-- RECORDS FOR THIS EXERCISE follows --

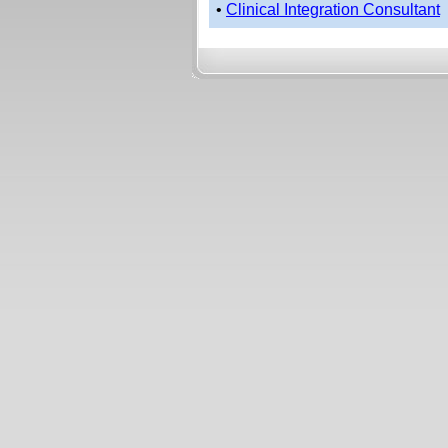
•
Clinical Integration Consultant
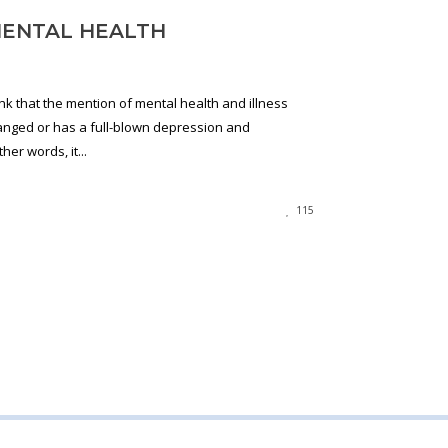
MENTAL HEALTH
ink that the mention of mental health and illness
anged or has a full-blown depression and
her words, it...
115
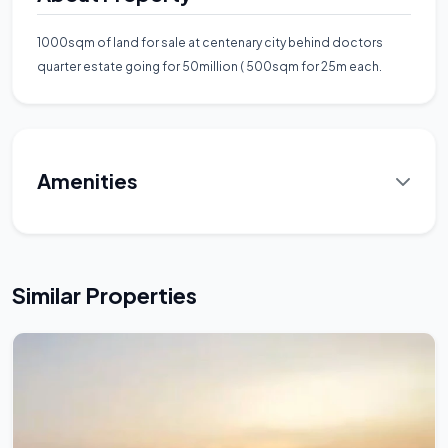
1000sqm of land for sale at centenary city behind doctors
quarter estate going for 50million ( 500sqm for 25m each.
Amenities
Similar Properties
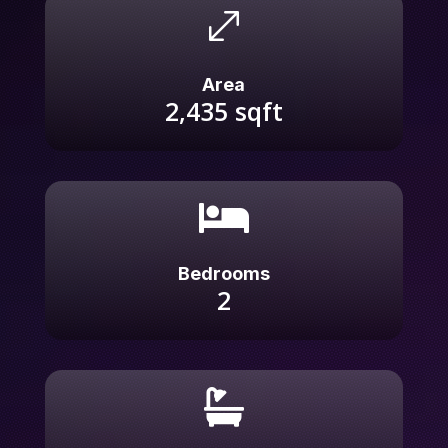
.
Area
2,435
sqft

Bedrooms
2

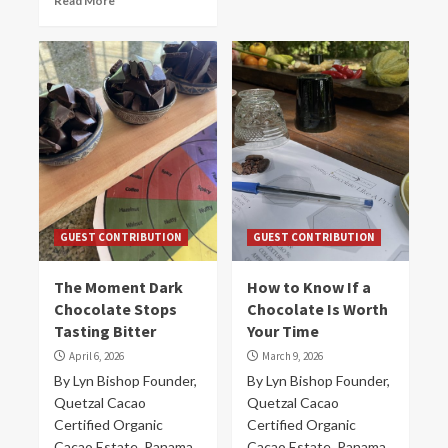
Read More
GUEST CONTRIBUTION
GUEST CONTRIBUTION
The Moment Dark
How to Know If a
Chocolate Stops
Chocolate Is Worth
Tasting Bitter
Your Time
April 6, 2026
March 9, 2026
By Lyn Bishop Founder,
By Lyn Bishop Founder,
Quetzal Cacao
Quetzal Cacao
Certified Organic
Certified Organic
Cacao Estate, Panama
Cacao Estate, Panama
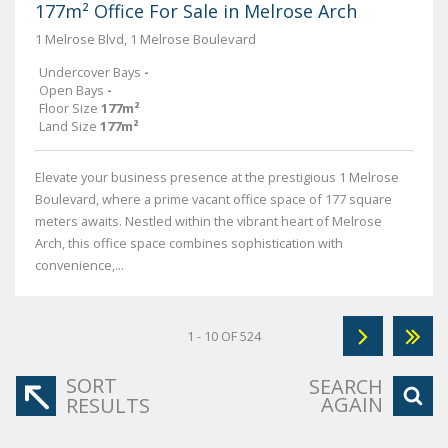
177m² Office For Sale in Melrose Arch
1 Melrose Blvd, 1 Melrose Boulevard
Undercover Bays
-
Open Bays
-
Floor Size
177m²
Land Size
177m²
Elevate your business presence at the prestigious 1 Melrose
Boulevard, where a prime vacant office space of 177 square
meters awaits. Nestled within the vibrant heart of Melrose
Arch, this office space combines sophistication with
convenience,...
1 - 10 OF 524
SORT
SEARCH
AGAIN
RESULTS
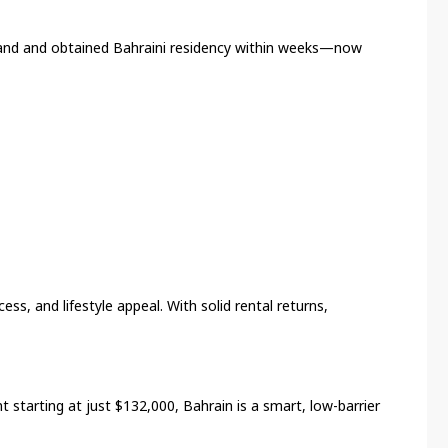
land and obtained Bahraini residency within weeks—now
ess, and lifestyle appeal. With solid rental returns,
 starting at just $132,000, Bahrain is a smart, low-barrier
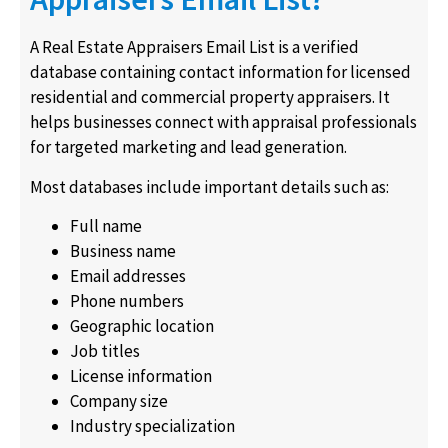
A Real Estate Appraisers Email List is a verified
database containing contact information for licensed
residential and commercial property appraisers. It
helps businesses connect with appraisal professionals
for targeted marketing and lead generation.
Most databases include important details such as:
Full name
Business name
Email addresses
Phone numbers
Geographic location
Job titles
License information
Company size
Industry specialization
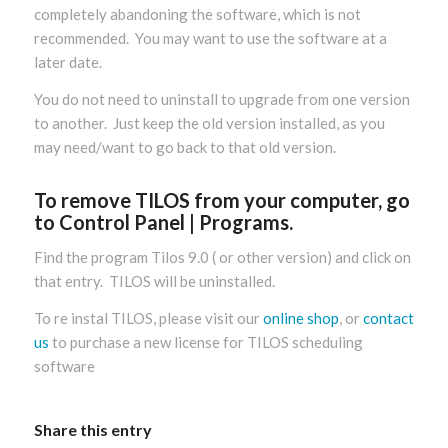
completely abandoning the software, which is not
recommended. You may want to use the software at a
later date.
You do not need to uninstall to upgrade from one version
to another. Just keep the old version installed, as you
may need/want to go back to that old version.
To remove TILOS from your computer, go
to Control Panel | Programs.
Find the program Tilos 9.0 ( or other version) and click on
that entry. TILOS will be uninstalled.
To re instal TILOS, please visit our
online shop
, or
contact
us
to purchase a new license for TILOS scheduling
software
Share this entry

-- RECORDS FOR THIS EXERCISE concluded --

**TASK BRIEF:** Print every line above word for word, omitting the pictures.

**TASK OUTPUT:**
•
Clinical Integration Consultant
MENTAL HEALTH
ink that the mention of mental health and illness
anged or has a full-blown depression and
her words, it...
115
1000sqm of land for sale at centenary city behind doctors
quarter estate going for 50million ( 500sqm for 25m each.
Amenities
Similar Properties
.
Area
2,435
sqft

Bedrooms
2

Read More
GUEST CONTRIBUTION
GUEST CONTRIBUTION
The Moment Dark
How to Know If a
Chocolate Stops
Chocolate Is Worth
Tasting Bitter
Your Time
April 6, 2026
March 9, 2026
By Lyn Bishop Founder,
By Lyn Bishop Founder,
Quetzal Cacao
Quetzal Cacao
Certified Organic
Certified Organic
Cacao Estate, Panama
Cacao Estate, Panama
177m² Office For Sale in Melrose Arch
1 Melrose Blvd, 1 Melrose Boulevard
Undercover Bays
-
Open Bays
-
Floor Size
177m²
Land Size
177m²
Elevate your business presence at the prestigious 1 Melrose
Boulevard, where a prime vacant office space of 177 square
meters awaits. Nestled within the vibrant heart of Melrose
Arch, this office space combines sophistication with
convenience,...
1 - 10 OF 524
SORT
SEARCH
AGAIN
RESULTS
land and obtained Bahraini residency within weeks—now
ess, and lifestyle appeal. With solid rental returns,
 starting at just $132,000, Bahrain is a smart, low-barrier
A Real Estate Appraisers Email List is a verified
database containing contact information for licensed
residential and commercial property appraisers. It
helps businesses connect with appraisal professionals
for targeted marketing and lead generation.
Most databases include important details such as:
Full name
Business name
Email addresses
Phone numbers
Geographic location
Job titles
License information
Company size
Industry specialization
completely abandoning the software, which is not
recommended. You may want to use the software at a
later date.
You do not need to uninstall to upgrade from one version
to another. Just keep the old version installed, as you
may need/want to go back to that old version.
To remove TILOS from your computer, go
to Control Panel | Programs.
Find the program Tilos 9.0 ( or other version) and click on
that entry. TILOS will be uninstalled.
To re instal TILOS, please visit our
online shop
, or
contact
us
to purchase a new license for TILOS scheduling
software
Share this entry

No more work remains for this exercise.